Nous sommes pleinement responsables à l'égard de nos proches et de la société. Simplement, nous ne pouvons nous accomplir si nous devons sacrifier notre identité bisexuelle.

Comme beaucoup de citoyen-ne-s lucides, nous remettons en cause la domination masculine et la norme hétérosexuelle prépondérante.
Nous luttons contre toute hiérarchie des genres et contre l'ordre normatif masculin qui impose la marginalité aux personnes homosexuelles, bisexuelles, transsexuelles et transgenres.

Nous refusons également la nouvelle normativité gaie et lesbienne, qui voudrait réduire la sexualité aux deux seules catégories hétérosexuelle et homosexuelle.
Nous sommes pour une bisexualité qui permette à chacune et à chacun de vivre ses désirs sans être stigmatisé(e).
À cette fin, par notre visibilité et par la valorisation de modèles bisexuels, nous nous employons à prévenir le désarroi des plus fragiles d'entre nous.

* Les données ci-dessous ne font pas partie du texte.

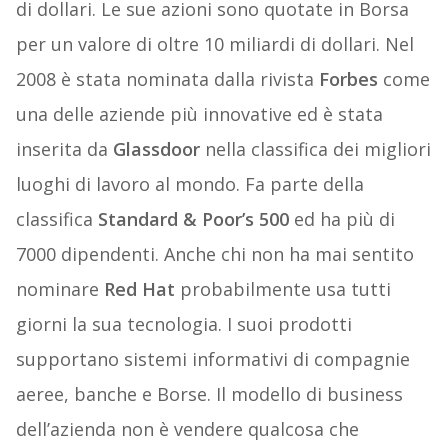
di dollari. Le sue azioni sono quotate in Borsa
per un valore di oltre 10 miliardi di dollari. Nel
2008 è stata nominata dalla rivista
Forbes
come
una delle aziende più innovative ed è stata
inserita da
Glassdoor
nella classifica dei migliori
luoghi di lavoro al mondo. Fa parte della
classifica
Standard & Poor’s 500
ed ha più di
7000 dipendenti. Anche chi non ha mai sentito
nominare
Red Hat
probabilmente usa tutti
giorni la sua tecnologia. I suoi prodotti
supportano sistemi informativi di compagnie
aeree, banche e Borse. Il modello di business
dell’azienda non è vendere qualcosa che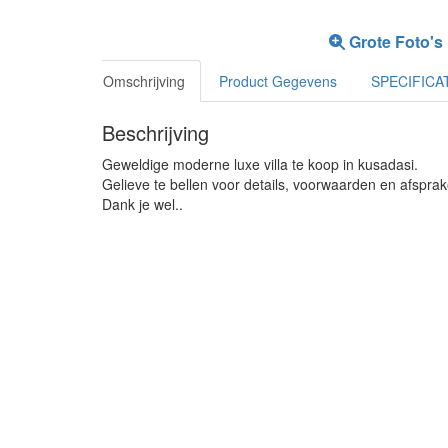
Grote Foto's
Omschrijving
Product Gegevens
SPECIFICA
Beschrijving
Geweldige moderne luxe villa te koop in kusadasi.
Gelieve te bellen voor details, voorwaarden en afsprak
Dank je wel..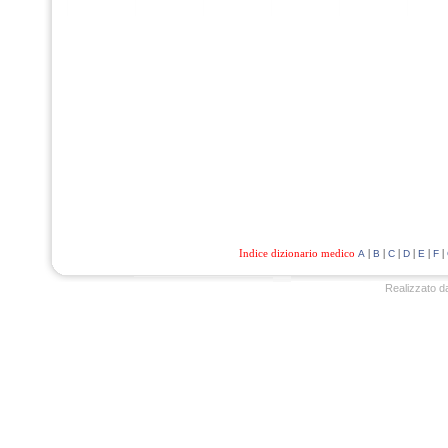
Indice dizionario medico
|
|
|
|
|
|
A
B
C
D
E
F
Realizzato d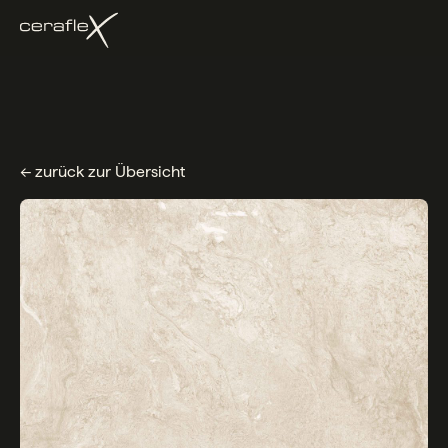
← zurück zur Übersicht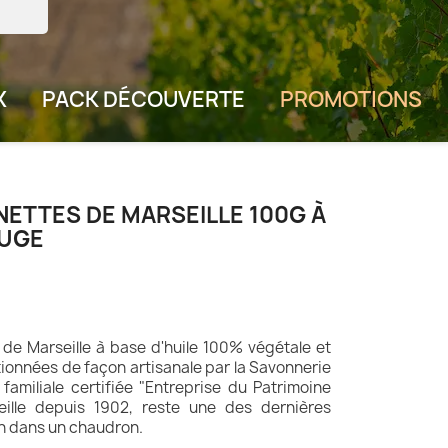
X
PACK DÉCOUVERTE
PROMOTIONS
ETTES DE MARSEILLE 100G À
OUGE
 de Marseille à base d'huile 100% végétale et
ionnées de façon artisanale par la Savonnerie
familiale certifiée "Entreprise du Patrimoine
seille depuis 1902, reste une des dernières
on dans un chaudron.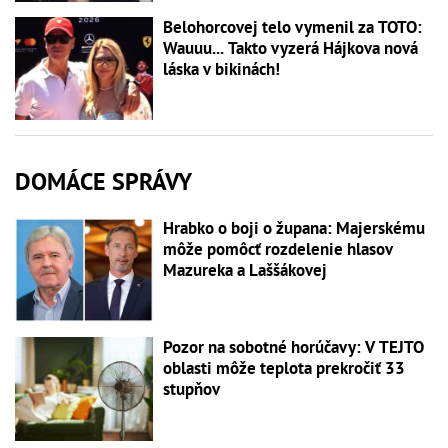
Belohorcovej telo vymenil za TOTO:
Wauuu... Takto vyzerá Hájkova nová
láska v bikinách!
DOMÁCE SPRÁVY
Hrabko o boji o župana: Majerskému
môže pomôcť rozdelenie hlasov
Mazureka a Laššákovej
Pozor na sobotné horúčavy: V TEJTO
oblasti môže teplota prekročiť 33
stupňov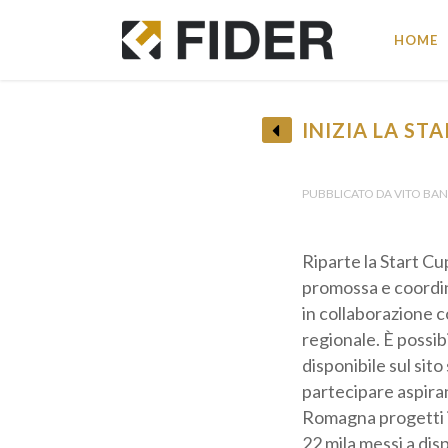
HOME
INIZIA LA ST
• R
PUBBLICATO DA VITO BANC
Riparte la Start Cu
innovativi promossa
industriale, in col
sul territorio regio
modulo disponibile 
Pro
Possono partecipare
Emilia-Romagna prog
44.500 euro, 22 mila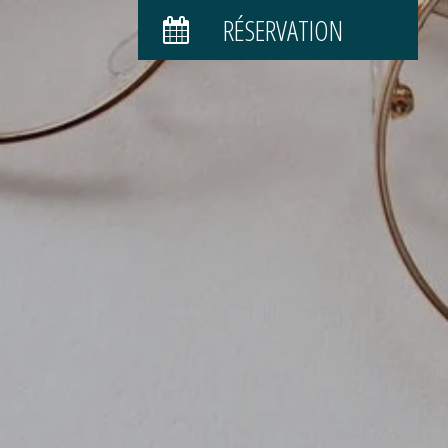
RÉSERVATION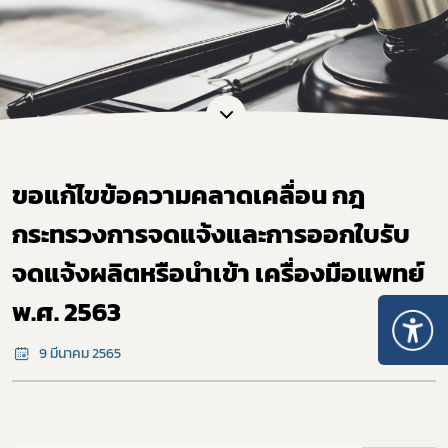
​ขอแก้ไขข้อความคลาดเคลื่อน กฎ
กระทรวงการจดแจ้งและการออกใบรับ
จดแจ้งผลิตหรือนำเข้า เครื่องมือแพทย์
พ.ศ. 2563
9 มีนาคม 2565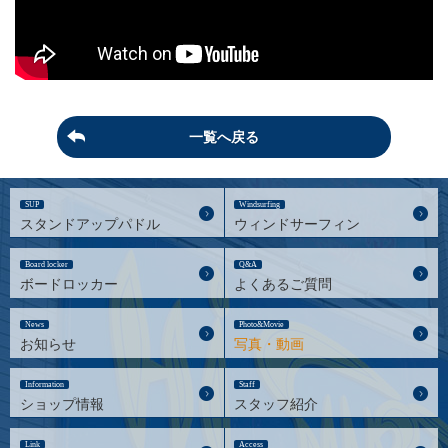
一覧へ戻る
SUP
Windsurfing
スタンドアップパドル
ウィンドサーフィン
Board locker
Q&A
ボードロッカー
よくあるご質問
News
Photo&Movie
お知らせ
写真・動画
Information
Staff
ショップ情報
スタッフ紹介
Link
Access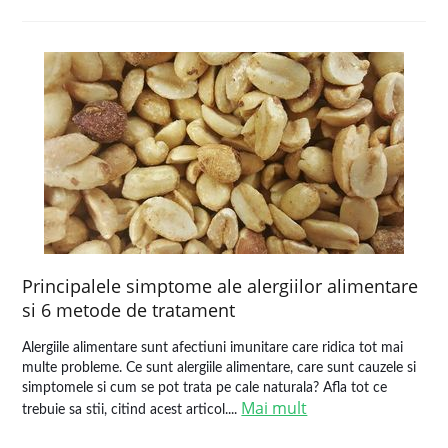
Principalele simptome ale alergiilor alimentare
si 6 metode de tratament
Alergiile alimentare sunt afectiuni imunitare care ridica tot mai
multe probleme. Ce sunt alergiile alimentare, care sunt cauzele si
simptomele si cum se pot trata pe cale naturala? Afla tot ce
Mai mult
trebuie sa stii, citind acest articol....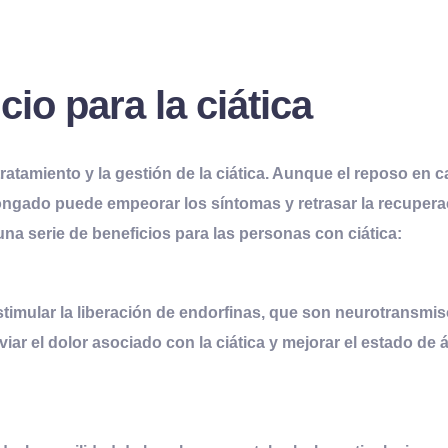
icio para la
c
iática
l tratamiento y la gestión de la ciática. Aunque el reposo e
longado puede empeorar los síntomas y retrasar la recupera
a serie de beneficios para las personas con ciática:
estimular la liberación de endorfinas, que son neurotransm
iar el dolor asociado con la ciática y mejorar el estado de 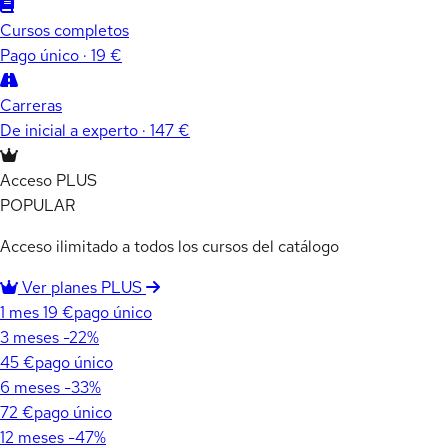
Cursos completos
Pago único · 19 €
Carreras
De inicial a experto · 147 €
Acceso PLUS
POPULAR
Acceso ilimitado a todos los cursos del catálogo
Ver planes PLUS
1 mes
19 €
pago único
3 meses
-22%
45 €
pago único
6 meses
-33%
72 €
pago único
12 meses
-47%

Afin de réduire les multiples difficultés (sociales, familiales, économiques) entraînées par ces discriminations, nous nous élevons contre la catégorisation des comportements sexuels et affectifs décrétée par les pouvoirs (religieux, médical, juridique, médiatique, etc.)

Des droits des bisexuel-le-s :

Nous exigeons :
d'être reconnu-e-s comme bisexuel-le-s quelle que soit notre situation passée ou actuelle
de voir la bisexualité considérée au même titre que les autres sexualités
de pouvoir vivre nos inclinations affectives ou sexuelles sans avoir à les justifier
de pouvoir fonder la famille de notre choix (célibat, couple, multipartenariat) et dans tous les cas de voir reconnu notre rôle éventuel de parent
des espaces où il soit possible de s'exprimer, d'échanger et de partager des expériences avec d'autres personnes bisexuelles
des médias qu'ils rendent compte de l'existence des bisexuel-le-s au même titre que celle des hétérosexuel-le-s et des homosexuel-le-s
que les politiques d'éducation et de prévention - notamment en rapport avec les Maladies Sexuellement Transmissibles - traitent la bisexualité avec le même respect et la même importance que l'hétérosexualité et l'homosexualité.

Par ce manifeste, nous nous déclarons solidaires de toutes les personnes dont la sexualité est injustement marginalisée, réprimée ou exploitée.
Nous défendons le droit à une sexualité sans honte, sans rejet, sans violence. Respectant chacune et chacun dans sa différence, nous, bisexuel-les-s, luttons pour la liberté de toutes et de tous.